All services of one host stale

Hi, I’m still evaluating checkmk, so I’m adding more and more hosts right now. One thing occured today: a productive server (MS Server 2019) lists all services (eg CPU, Disk IO) as stale on the web GUI - besides ‘Check_MK’ and ‘Check_MK Discovery’, they work fine.

After executing ‘cmk -v >>fqdn<<’ on my checkmk-Server, all services are up to date, even on the web GUI. Then they go stale again through the automatic check intervall.

And on a side note: I’m already monitoring the more or less exact configured host with the same cmk-config in my test environment and checkmk works as intended.

Any idea, why this is happening?

Thanks in advance!

Are you working on CRE or CEE version? STale means that the services couldn’t bee check within your defined check period.

If you are on CRE you can activate the micro core statistics and check the latencies and helper usage. If these values are high you probably need to adjust your check helpers in the general settings.

Another possible behavior could be the response and parsing of agent output which need more than your configured check period. This could happen on systems with a large output and a large number of services to check.

Hi, thanks! I forgot: I’m working on CRE. I will keep your advice in mind, but for now, the problem seems “resolved”. What I did in a first approach: I removed the newly added host via WATO and added it again. Now everythings works fine. The only thing that worries me with this approach is, if this error reoccurs, it’s definitely not suitable to delete all the monitoring data we gathered up to that point. :confused:

Is it possible that there was some sort of hiccup in the config after I added the host via WATO (Web GUI)?

Up to how you defined the housekeeping in the global settings the historical data of this host is kept. So you don’t lose the already gathered data if you recreate a host after such a problem.

With the CRE the system works with the classic nagios core which isn’t that performantly like the CMC. On CEE the system spawns helper processes which help the core parsing monitoring data and performing active checks to overcome the problem of performance on larger systems and hosts with a large amount of services.

On a windows system this staleness could be related to the microsoft event log which could transfer a large amount of data within a check period. In most cases it’s a good idea to deactivate such checks for irrelevant informations.

2 Likes

Thanks for the tip. How exactly do I set this? In ‘automatic disk space cleanup’ I only find the following information:

During monitoring there are several dedicated files created for each host. There are, for example, the discovered services, performance data and different temporary files created. During deletion of a host, these files are normally deleted. But there are cases, where the files are left on the disk until manual deletion, for example if you move a host from one site to another or deleting a host manually from the configuration.
The performance data (RRDs) and HW/SW inventory archive are never deleted during host deletion. They are only deleted automatically when you enable this option and after the configured period.
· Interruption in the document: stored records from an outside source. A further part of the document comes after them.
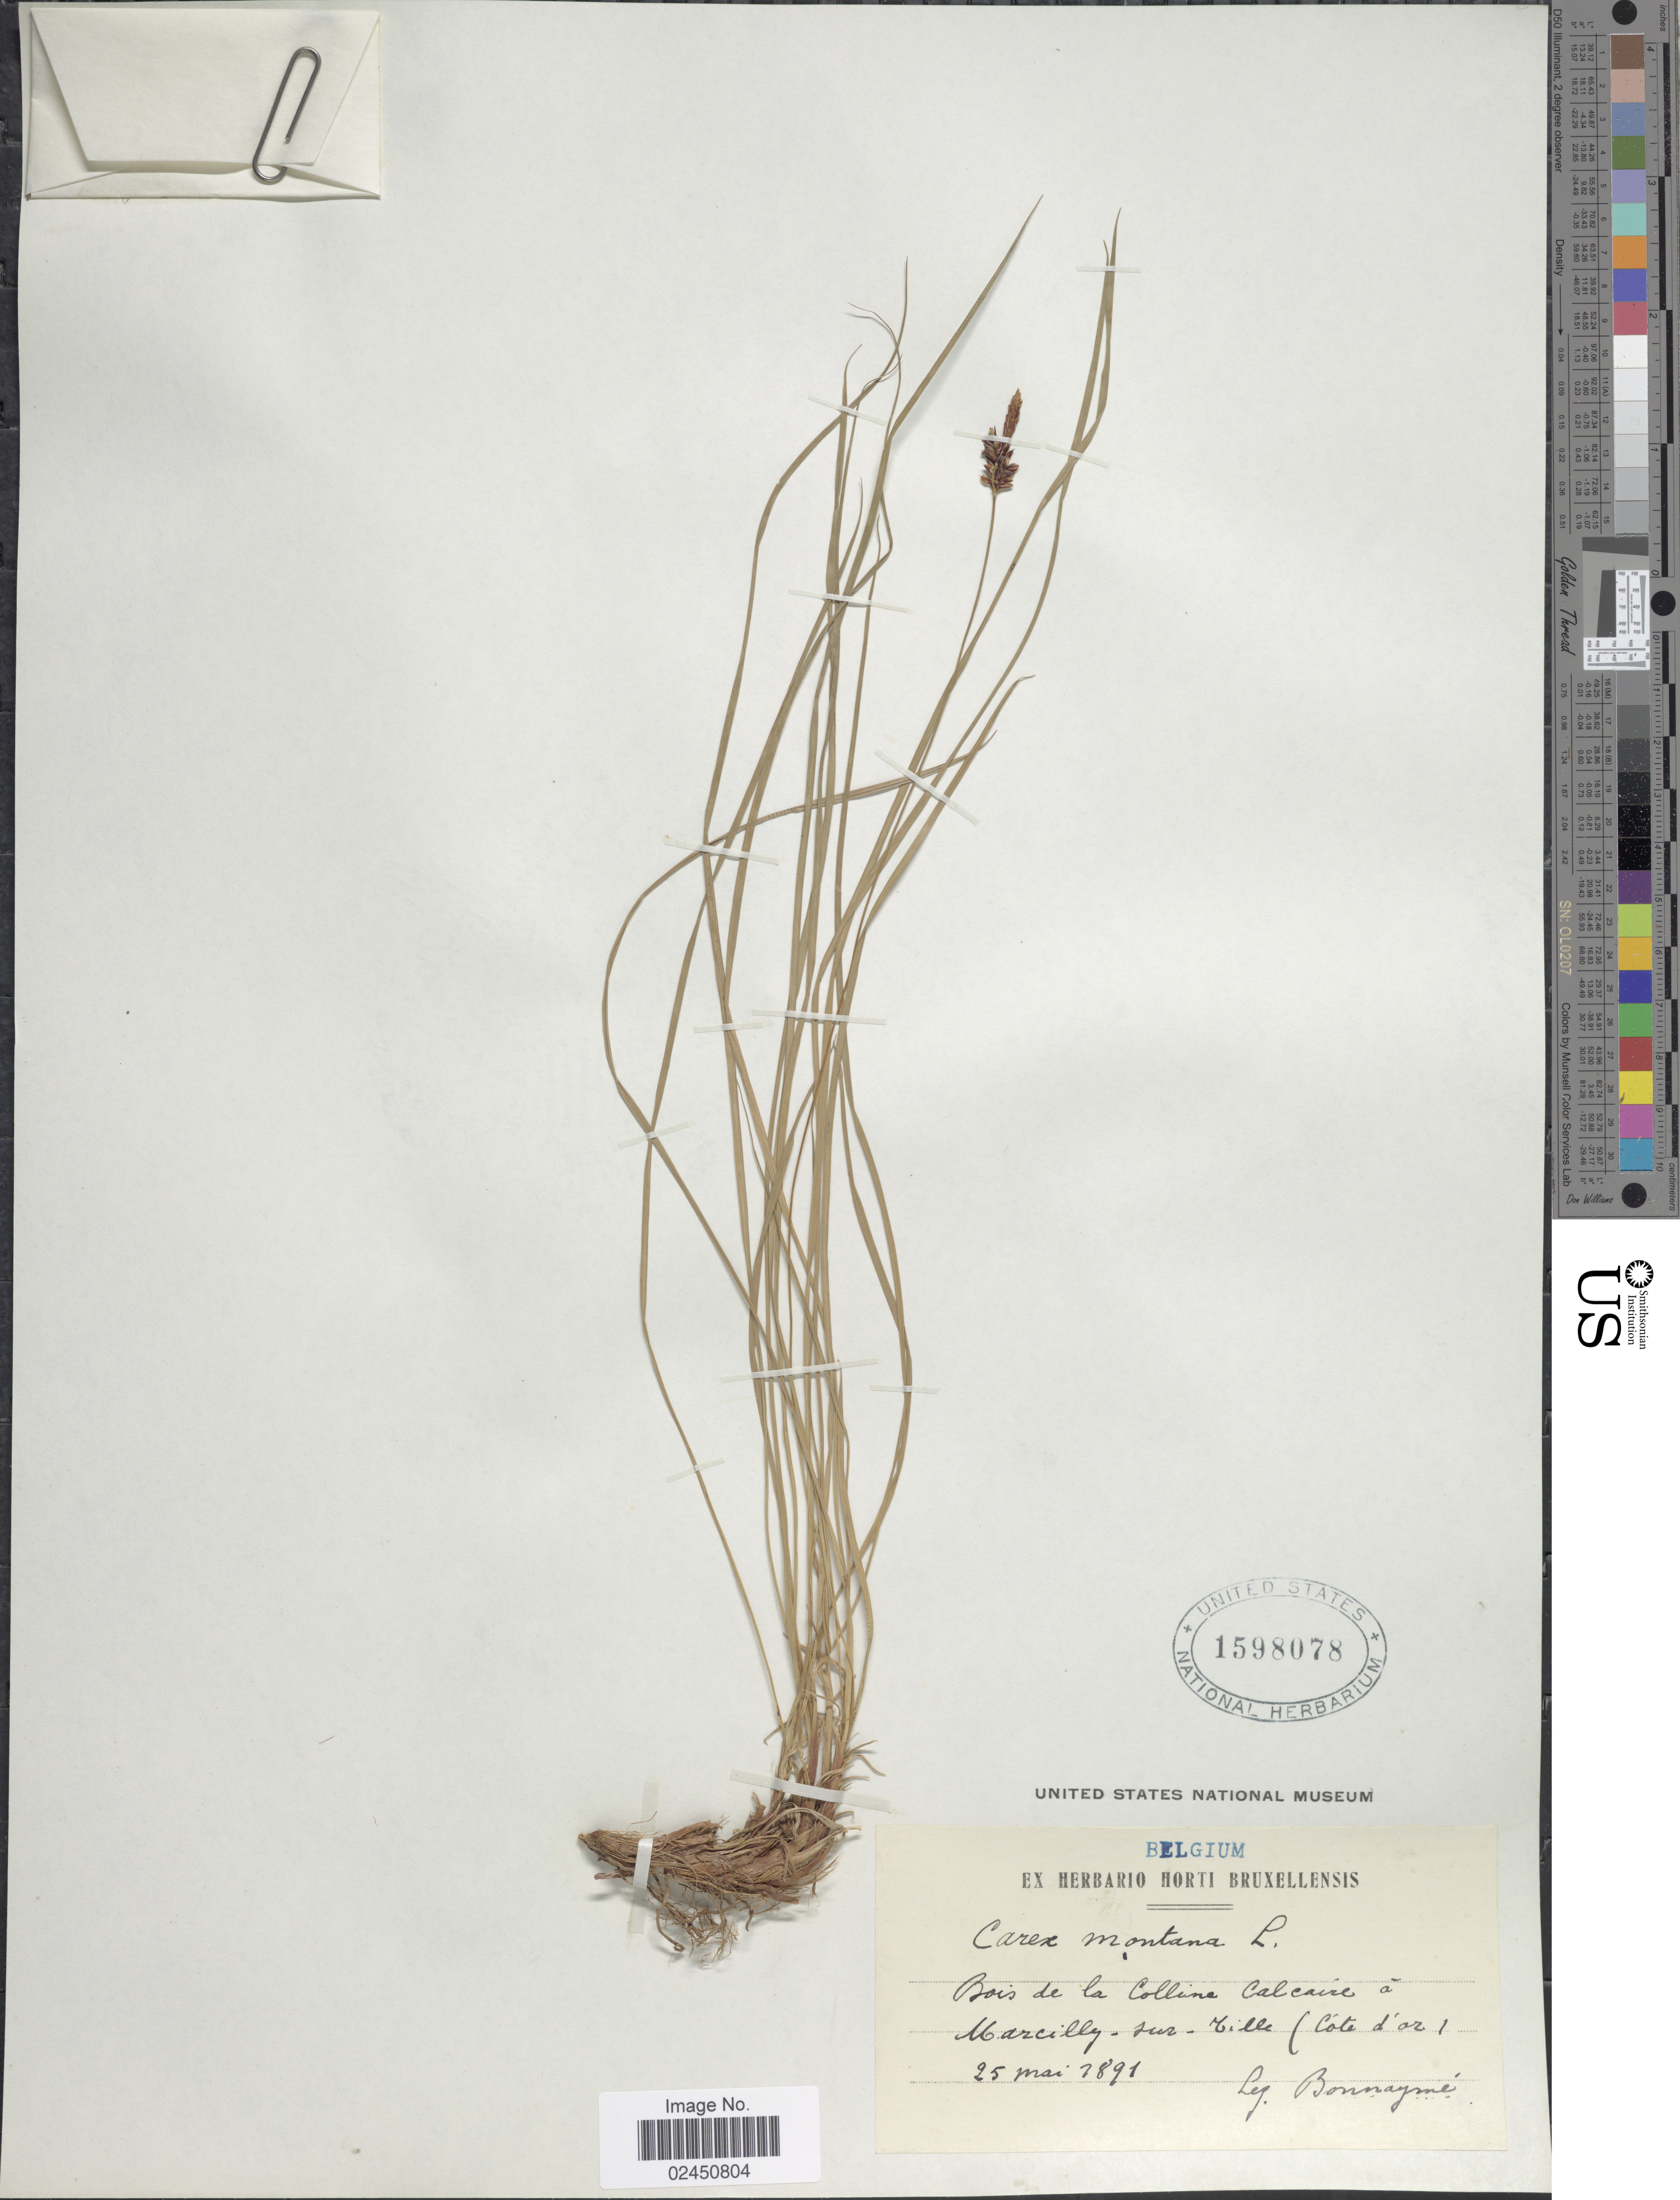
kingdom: Plantae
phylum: Tracheophyta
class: Liliopsida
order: Poales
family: Cyperaceae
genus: Carex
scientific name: Carex montana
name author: L.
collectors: -. Bonnayme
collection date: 1891-05-25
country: Belgium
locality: Bois de la colline Calcaire a Marcilly-sur-Tille [interpreted] (Cote d'ar)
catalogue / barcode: US 1598078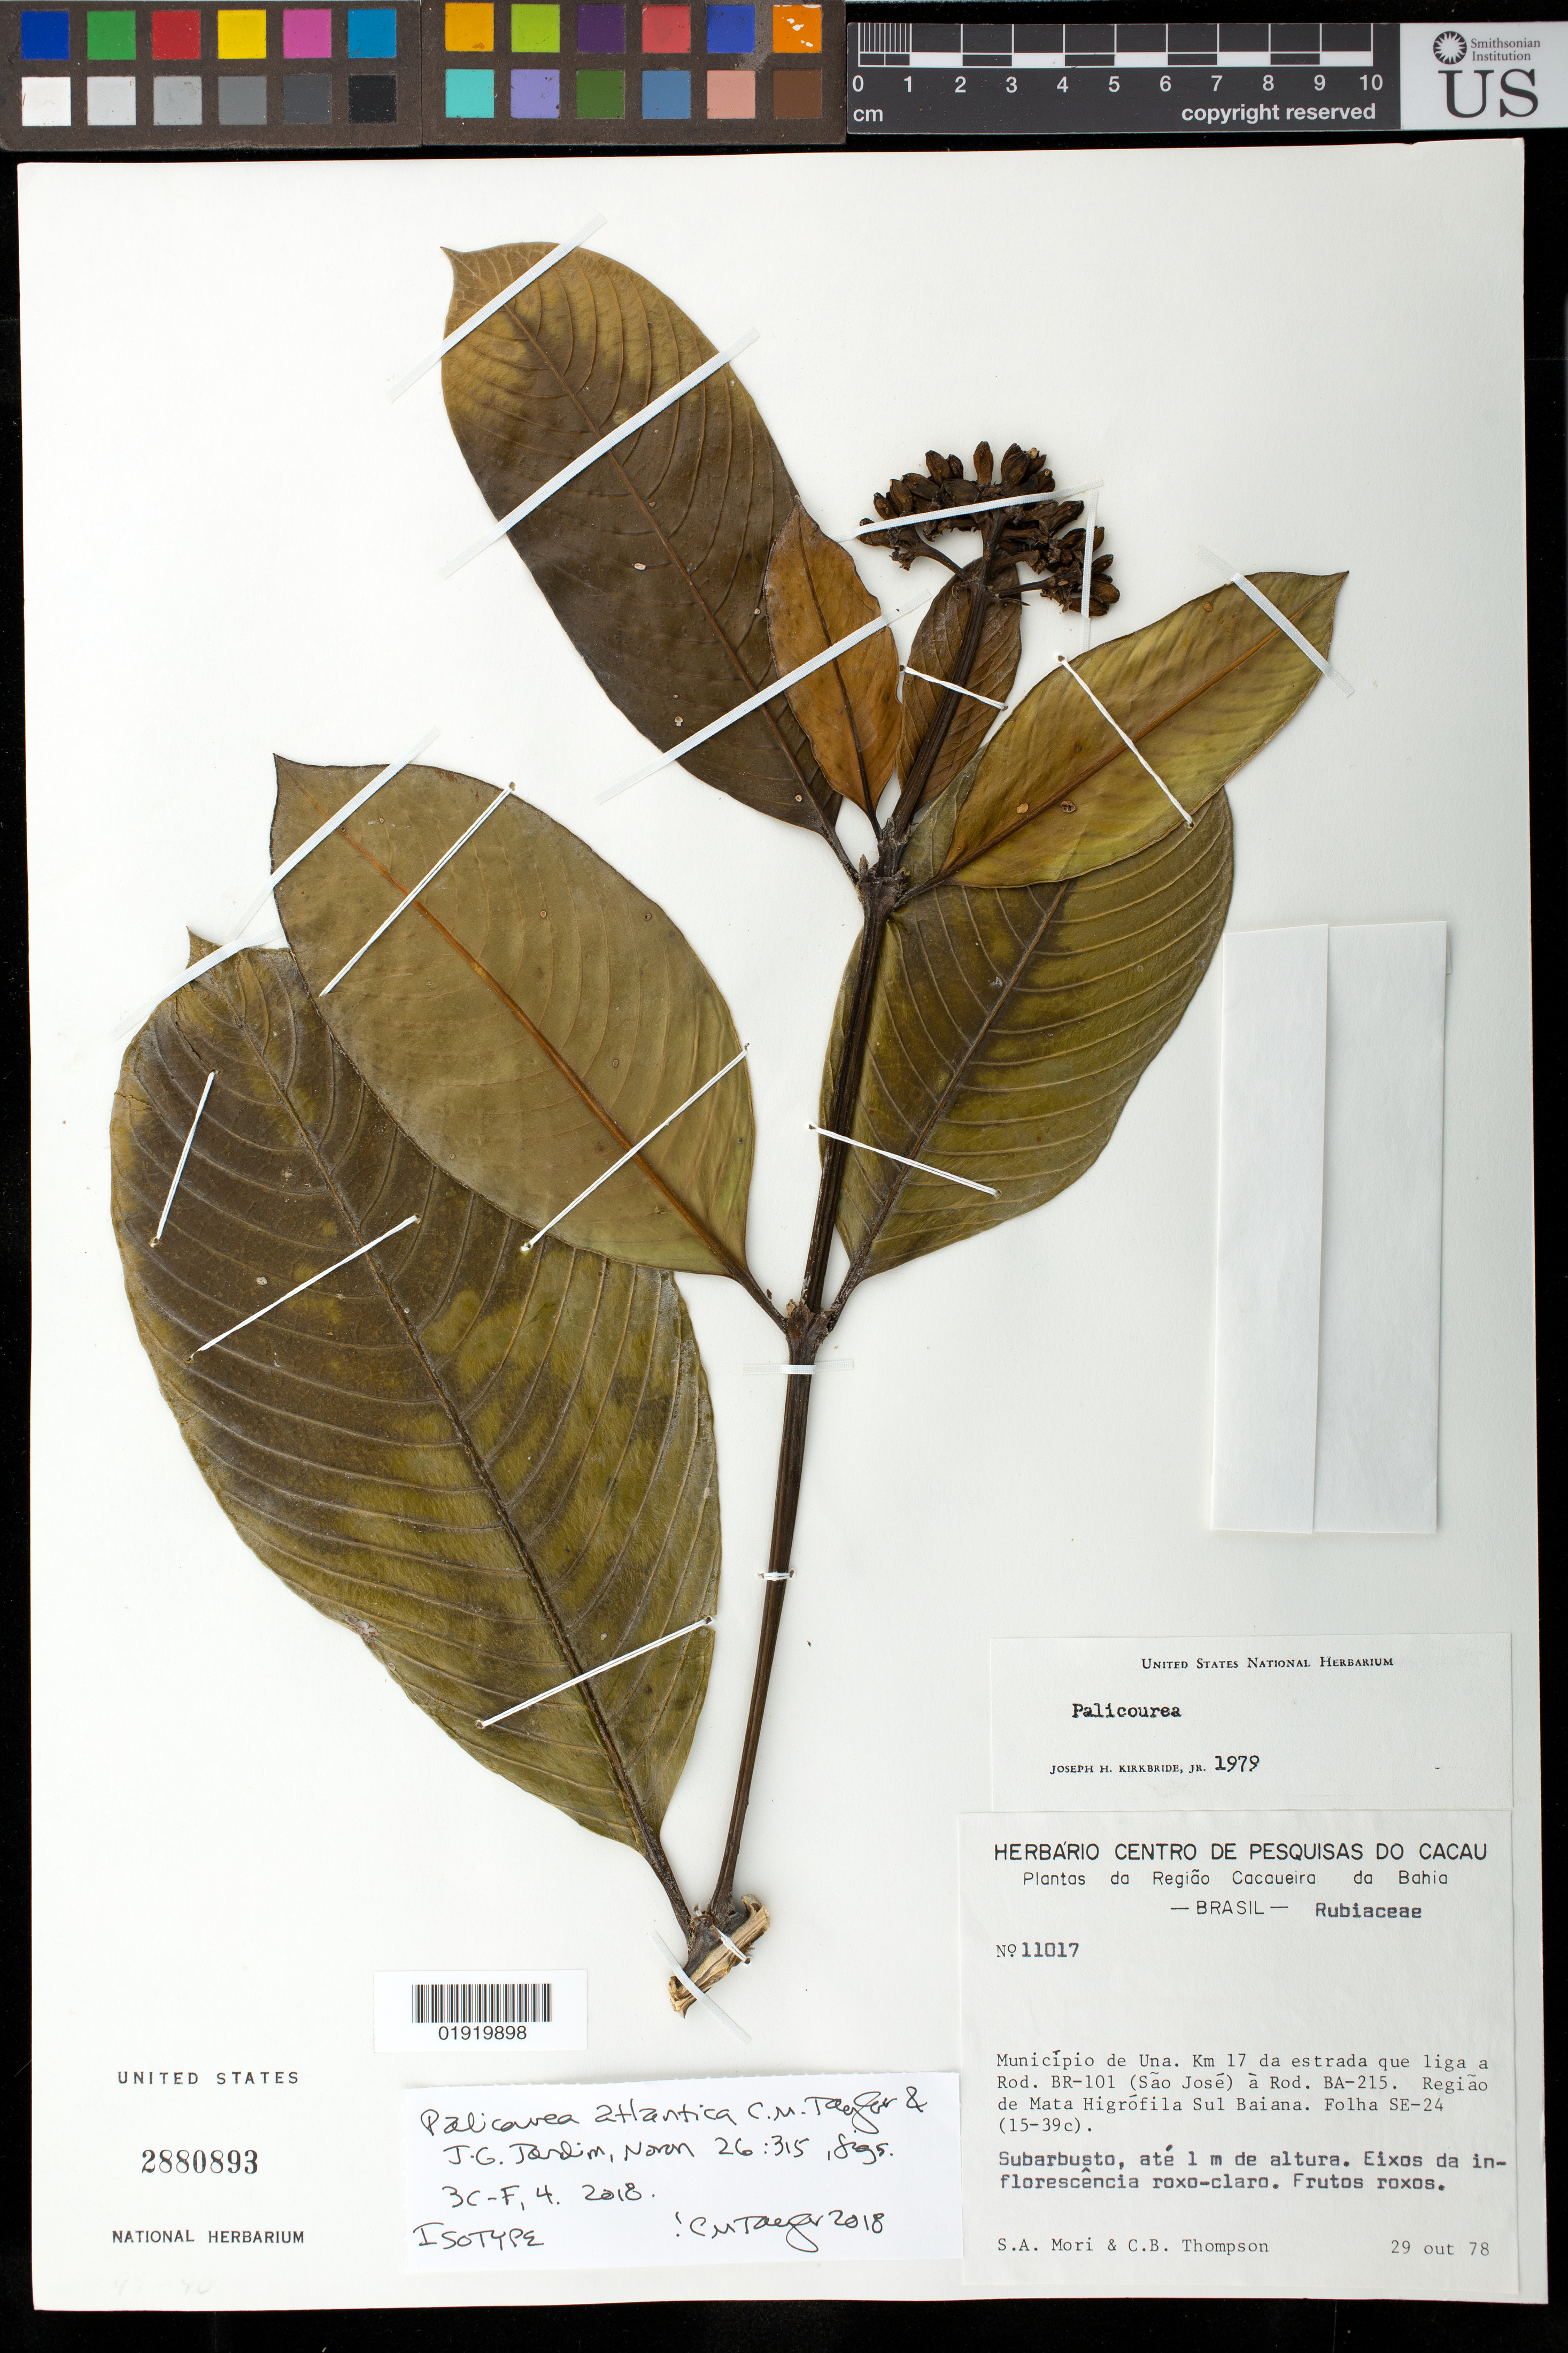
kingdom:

This is the houskeeping i mentioned. It means that after the time you have configured the system will delete historical data to this host which was deleted like performance data, inventory data, cached informations, snmp walks, etc.

The explanations seems a bit confusing to me, because the performance data is kept after normal deletion of a host.

2 Likes

Thank you!

An observation, in addition to what I previously wrote: every time a new host gets added, a lot of services on already successfully monitored hosts randomly go stale for some time. My wild guess: there can occur problems with the host-configuration on the checkmk-server after adding new hosts?!

Ah, if you are going to activate your changes in Wato your monitoring core is going to be restarted. In this time no service could be checked and your system is trying to do all expired checks after the core is online again. Depending to the time your core needs for restart your service check period expired and the services become stale. This is just for a short time until all services are checked within one or two check periods.

Hi, yeah, exactly. :slight_smile: But sometimes, its up to 8min and more. Earlier today some services of an unaffected host went stale for as long as it took my colleague to manually(!) start a rescheduled check of the check_mk service on the newly added host.